Cataluña marcará la política, aunque no la nombres

El PSOE elude referirse a ese territorio en sus propuestas, frente a la profusión con la que lo hace el PP


«El mayor obstáculo para la acción del Gobierno será la política tortuosa de los hombres de la Generalidad». Esto escribía el estadista Manuel Azaña en mayo de 1936. Sirva este recuerdo de sus Diarios para contextualizar y al tiempo relativizar los desvelos del país con Cataluña: las ansias independentistas y la deslealtad del Gobierno catalán -al que generosamente ya se le había otorgado un poder autónomo en la Segunda República- han marcado a los Gobiernos españoles en distintos momentos de la historia. También al actual Ejecutivo de Pedro Sánchez, aunque su programa no lo refleje. El que para muchos españoles es el principal problema de España, el desafío catalán, no emerge de forma explícita en las 110 propuestas para la España que quieres.
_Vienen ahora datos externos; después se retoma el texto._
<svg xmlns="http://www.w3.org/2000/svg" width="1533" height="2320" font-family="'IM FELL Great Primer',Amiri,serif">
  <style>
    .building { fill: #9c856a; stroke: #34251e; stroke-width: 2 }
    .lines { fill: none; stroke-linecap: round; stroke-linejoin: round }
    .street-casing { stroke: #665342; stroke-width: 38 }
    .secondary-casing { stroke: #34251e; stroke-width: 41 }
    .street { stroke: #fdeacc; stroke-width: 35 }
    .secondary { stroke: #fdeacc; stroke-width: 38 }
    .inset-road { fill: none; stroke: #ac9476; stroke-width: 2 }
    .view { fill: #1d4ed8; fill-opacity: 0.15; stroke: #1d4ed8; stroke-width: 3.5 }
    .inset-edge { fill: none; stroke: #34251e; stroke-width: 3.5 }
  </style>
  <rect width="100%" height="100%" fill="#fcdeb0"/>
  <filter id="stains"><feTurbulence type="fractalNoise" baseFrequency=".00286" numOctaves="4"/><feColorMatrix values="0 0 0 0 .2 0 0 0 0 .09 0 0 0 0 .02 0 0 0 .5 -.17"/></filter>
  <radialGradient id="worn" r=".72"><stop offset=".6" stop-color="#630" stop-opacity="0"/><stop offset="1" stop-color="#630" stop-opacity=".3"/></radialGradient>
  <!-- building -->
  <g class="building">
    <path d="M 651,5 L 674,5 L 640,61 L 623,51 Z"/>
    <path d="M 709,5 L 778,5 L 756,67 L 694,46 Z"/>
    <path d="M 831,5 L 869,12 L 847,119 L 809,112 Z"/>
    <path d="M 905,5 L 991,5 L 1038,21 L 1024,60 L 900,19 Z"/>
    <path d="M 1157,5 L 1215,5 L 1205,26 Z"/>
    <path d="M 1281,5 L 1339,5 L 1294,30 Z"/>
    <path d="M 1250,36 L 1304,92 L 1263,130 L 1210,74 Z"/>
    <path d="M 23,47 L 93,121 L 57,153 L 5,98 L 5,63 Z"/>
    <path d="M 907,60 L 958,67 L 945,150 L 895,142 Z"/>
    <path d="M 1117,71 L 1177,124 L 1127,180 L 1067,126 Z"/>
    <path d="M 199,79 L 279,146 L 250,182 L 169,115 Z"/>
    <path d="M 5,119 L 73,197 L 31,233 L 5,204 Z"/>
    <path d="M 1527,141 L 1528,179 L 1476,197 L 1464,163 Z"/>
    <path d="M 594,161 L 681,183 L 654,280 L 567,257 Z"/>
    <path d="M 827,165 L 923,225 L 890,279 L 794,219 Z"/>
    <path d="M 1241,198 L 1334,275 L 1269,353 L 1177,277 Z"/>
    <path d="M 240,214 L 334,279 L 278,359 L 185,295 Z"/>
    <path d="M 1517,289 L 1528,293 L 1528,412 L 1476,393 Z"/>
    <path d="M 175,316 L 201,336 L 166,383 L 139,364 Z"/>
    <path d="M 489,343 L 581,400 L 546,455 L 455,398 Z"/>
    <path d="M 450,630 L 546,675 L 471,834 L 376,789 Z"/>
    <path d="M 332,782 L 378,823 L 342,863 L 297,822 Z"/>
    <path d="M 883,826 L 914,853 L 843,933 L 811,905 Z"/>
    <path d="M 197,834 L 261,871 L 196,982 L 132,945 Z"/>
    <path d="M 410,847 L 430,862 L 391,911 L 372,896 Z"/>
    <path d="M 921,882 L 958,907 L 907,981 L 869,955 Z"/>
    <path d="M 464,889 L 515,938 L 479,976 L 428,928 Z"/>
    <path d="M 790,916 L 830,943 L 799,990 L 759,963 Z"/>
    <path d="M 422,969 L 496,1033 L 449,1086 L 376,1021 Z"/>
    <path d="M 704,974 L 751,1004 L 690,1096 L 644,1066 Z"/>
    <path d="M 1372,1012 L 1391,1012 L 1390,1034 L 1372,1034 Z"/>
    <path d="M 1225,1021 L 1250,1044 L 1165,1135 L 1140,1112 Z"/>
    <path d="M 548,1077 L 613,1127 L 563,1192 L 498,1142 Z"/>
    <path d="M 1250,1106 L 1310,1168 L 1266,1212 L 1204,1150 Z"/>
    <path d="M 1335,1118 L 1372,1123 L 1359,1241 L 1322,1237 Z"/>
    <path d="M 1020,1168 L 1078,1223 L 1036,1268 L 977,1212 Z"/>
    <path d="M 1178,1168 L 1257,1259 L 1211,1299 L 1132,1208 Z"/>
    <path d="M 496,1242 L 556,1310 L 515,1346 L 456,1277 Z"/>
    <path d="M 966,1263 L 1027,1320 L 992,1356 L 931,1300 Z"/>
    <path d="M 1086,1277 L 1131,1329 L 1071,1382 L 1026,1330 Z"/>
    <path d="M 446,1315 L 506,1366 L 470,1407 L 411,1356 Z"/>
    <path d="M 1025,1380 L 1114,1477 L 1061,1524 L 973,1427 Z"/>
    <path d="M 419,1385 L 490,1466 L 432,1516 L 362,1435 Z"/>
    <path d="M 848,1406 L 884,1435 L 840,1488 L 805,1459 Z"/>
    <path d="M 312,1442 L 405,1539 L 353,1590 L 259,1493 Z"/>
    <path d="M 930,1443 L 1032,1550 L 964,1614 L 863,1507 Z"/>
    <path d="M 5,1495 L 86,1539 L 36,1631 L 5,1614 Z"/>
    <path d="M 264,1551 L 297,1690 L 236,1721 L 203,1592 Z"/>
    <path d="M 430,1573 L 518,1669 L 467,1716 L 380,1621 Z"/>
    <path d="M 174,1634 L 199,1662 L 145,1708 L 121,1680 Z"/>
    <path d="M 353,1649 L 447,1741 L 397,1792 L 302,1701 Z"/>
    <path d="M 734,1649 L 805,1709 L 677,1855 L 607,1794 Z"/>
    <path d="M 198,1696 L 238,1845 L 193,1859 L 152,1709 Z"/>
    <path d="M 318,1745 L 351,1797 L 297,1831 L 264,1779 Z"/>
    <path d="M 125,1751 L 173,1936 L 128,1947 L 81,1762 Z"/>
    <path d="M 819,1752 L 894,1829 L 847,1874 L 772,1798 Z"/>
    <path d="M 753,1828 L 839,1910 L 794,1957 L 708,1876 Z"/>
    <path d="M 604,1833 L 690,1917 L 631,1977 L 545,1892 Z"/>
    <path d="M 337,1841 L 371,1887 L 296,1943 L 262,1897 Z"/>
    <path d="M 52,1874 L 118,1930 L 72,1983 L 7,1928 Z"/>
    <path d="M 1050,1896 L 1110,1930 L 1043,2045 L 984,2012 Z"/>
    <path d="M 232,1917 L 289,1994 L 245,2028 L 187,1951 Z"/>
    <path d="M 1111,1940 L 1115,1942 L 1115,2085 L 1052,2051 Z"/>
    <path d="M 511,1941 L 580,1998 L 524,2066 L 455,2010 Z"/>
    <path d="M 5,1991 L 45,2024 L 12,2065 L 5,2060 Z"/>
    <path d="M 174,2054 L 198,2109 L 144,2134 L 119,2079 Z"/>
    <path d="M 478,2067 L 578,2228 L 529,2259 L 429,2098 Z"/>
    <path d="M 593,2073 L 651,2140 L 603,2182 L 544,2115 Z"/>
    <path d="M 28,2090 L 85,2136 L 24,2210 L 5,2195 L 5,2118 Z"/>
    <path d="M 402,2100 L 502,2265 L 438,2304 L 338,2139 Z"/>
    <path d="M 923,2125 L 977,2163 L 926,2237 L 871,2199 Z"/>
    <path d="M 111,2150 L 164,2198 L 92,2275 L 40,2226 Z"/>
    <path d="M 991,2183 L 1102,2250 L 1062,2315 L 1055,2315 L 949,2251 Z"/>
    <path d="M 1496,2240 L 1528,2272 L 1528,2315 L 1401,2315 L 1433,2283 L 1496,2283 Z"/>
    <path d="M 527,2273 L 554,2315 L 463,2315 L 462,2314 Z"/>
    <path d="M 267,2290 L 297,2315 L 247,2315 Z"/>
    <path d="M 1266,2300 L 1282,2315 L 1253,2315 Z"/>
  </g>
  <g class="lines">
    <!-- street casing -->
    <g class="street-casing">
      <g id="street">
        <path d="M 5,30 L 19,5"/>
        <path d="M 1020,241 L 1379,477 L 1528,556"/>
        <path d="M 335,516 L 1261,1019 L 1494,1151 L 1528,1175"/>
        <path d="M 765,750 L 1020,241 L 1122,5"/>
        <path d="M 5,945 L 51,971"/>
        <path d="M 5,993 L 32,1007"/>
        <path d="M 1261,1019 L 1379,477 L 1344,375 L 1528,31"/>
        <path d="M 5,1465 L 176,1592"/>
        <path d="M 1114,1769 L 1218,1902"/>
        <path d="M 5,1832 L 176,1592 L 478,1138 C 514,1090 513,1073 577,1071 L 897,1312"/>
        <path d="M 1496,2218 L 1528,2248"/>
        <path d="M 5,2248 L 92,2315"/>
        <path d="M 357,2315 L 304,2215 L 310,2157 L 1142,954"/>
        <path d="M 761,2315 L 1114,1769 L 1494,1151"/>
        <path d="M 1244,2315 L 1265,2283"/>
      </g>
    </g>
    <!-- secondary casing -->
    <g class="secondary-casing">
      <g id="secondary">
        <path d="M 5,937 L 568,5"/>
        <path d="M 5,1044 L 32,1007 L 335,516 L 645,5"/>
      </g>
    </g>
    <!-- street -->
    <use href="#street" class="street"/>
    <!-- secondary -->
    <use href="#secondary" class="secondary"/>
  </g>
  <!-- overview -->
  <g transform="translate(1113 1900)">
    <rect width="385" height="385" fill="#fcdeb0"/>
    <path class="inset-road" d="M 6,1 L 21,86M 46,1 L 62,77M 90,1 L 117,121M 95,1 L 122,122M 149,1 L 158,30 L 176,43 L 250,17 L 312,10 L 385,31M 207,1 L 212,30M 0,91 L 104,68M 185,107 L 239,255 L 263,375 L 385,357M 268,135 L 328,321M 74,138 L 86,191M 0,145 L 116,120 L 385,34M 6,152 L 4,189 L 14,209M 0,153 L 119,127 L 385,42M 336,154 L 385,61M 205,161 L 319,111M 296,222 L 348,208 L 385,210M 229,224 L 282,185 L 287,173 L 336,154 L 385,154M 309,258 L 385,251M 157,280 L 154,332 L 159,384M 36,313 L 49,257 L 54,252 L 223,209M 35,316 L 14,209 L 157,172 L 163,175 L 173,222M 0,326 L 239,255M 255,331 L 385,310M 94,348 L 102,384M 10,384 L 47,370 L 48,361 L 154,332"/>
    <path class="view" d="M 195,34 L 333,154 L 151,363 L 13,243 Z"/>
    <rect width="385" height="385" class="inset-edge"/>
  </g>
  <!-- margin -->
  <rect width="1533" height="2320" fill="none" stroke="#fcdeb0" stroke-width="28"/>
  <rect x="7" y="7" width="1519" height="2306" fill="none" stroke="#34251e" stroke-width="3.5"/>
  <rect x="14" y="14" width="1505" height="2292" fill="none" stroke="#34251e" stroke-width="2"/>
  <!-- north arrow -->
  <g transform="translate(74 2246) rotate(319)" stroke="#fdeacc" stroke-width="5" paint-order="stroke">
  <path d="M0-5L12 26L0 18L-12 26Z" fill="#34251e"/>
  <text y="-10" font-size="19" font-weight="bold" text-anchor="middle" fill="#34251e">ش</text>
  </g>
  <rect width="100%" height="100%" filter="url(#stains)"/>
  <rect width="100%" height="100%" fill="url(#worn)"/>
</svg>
No aparece la palabra Cataluña, que en el programa del PP, por ejemplo, se repite hasta siete veces. Frente a la propuesta de una reforma federal que los socialistas alumbraron a rebufo de la rebelión independentista, en su programa tampoco aparece la palabra federal. Se habla de un «fortalecimiento» del Estado de las Autonomías, pero si se quiere profundizar en su plan de reforma constitucional hay que volver la vista atrás: a su programa del 2016.

Sería muy largo teorizar sobre esta estratégica ocultación. Es fácil caer en la tentación de recurrir a la técnica de la avestruz. A buen seguro hay mucho más: mientras unos se agrupan en torno al monotema (PP, Ciudadanos y Vox), el PSOE se centra en gobernar y lanzar propuestas en positivo. Unos crispados y otros relajados. Los socialistas aprovechan incluso el anatema del apoyo independentista a su investidura para pedir el voto y así evitar depender de ellos.

El PP, el único partido que estaría en condiciones de volver a gestionar un problema con el que ya cometió algunos errores, no esconde su predilección. Nombra a Cataluña siete veces. La primera para decir que están dispuestos a fortalecer la unidad nacional frente a los independentistas; la segunda para alertar de que es necesario recuperar «la legalidad, la convivencia y la prosperidad» en esa comunidad autónoma; la tercera para anunciar una nueva aplicación del artículo 155, especialmente centrado «en educación, régimen penitenciario, medios públicos de comunicación y hacienda pública»; la cuarta para fortalecer el sistema judicial catalán; la quinta para velar por los jueces y fiscales en suelo catalán; la sexta para hacer lo mismo con los empleados públicos; y la séptima para recuperar la transferencia de prisiones cedida a la Generalitat.

Su catecismo genérico en materia territorial se basa en la igualdad de los derechos por encima de los territorios y aspiran a una reforma de la financiación autonómica bajo los principios «de igualdad, equidad, transparencia y corresponsabilidad fiscal». Reforzarán la presencia del Estado en las autonomías y aceptarán recuperar competencias para el Estado si las comunidades lo piden. «Más España no es menos descentralización, sino una descentralización mejor», dicen. Este equilibrio entre un Estado fuerte y el respeto por el régimen autonómico no preocupa tanto a Vox. Los de Abascal suspenderían la autonomía catalana «hasta la derrota sin paliativos del golpismo». Ilegalizarían los partidos que amenacen la unidad territorial y suprimirían las policías autonómicas. Abogan por la devolución de las competencias al Estado, que pasaría de autonómico a «unitario de derecho».

Más coordinación

Ciudadanos se situaría en un ámbito intermedio: respeta el Estado de las autonomías, pero mejorando «los mecanismos de coordinación de los poderes públicos». Y defienden la diversidad cultural del país siempre y cuando esas diferencias -particularmente las lenguas- no se conviertan en un arma arrojadiza.

Al otro lado están los partidos que, o bien por sus lazos con movimientos identitarios, o bien porque directamente son nacionalistas, buscan una solución en forma de referendo pactado en distintos grados. Así, Unidas Podemos habla de un «proceso de reconciliación» en Cataluña que desemboque en una votación en la que defenderían un nuevo encaje de este territorio en España. Como es obvio, el BNG defiende el derecho de autodeterminación y En Marea la «regulación do dereito a decidir no marco do recoñecemento da autodeterminación».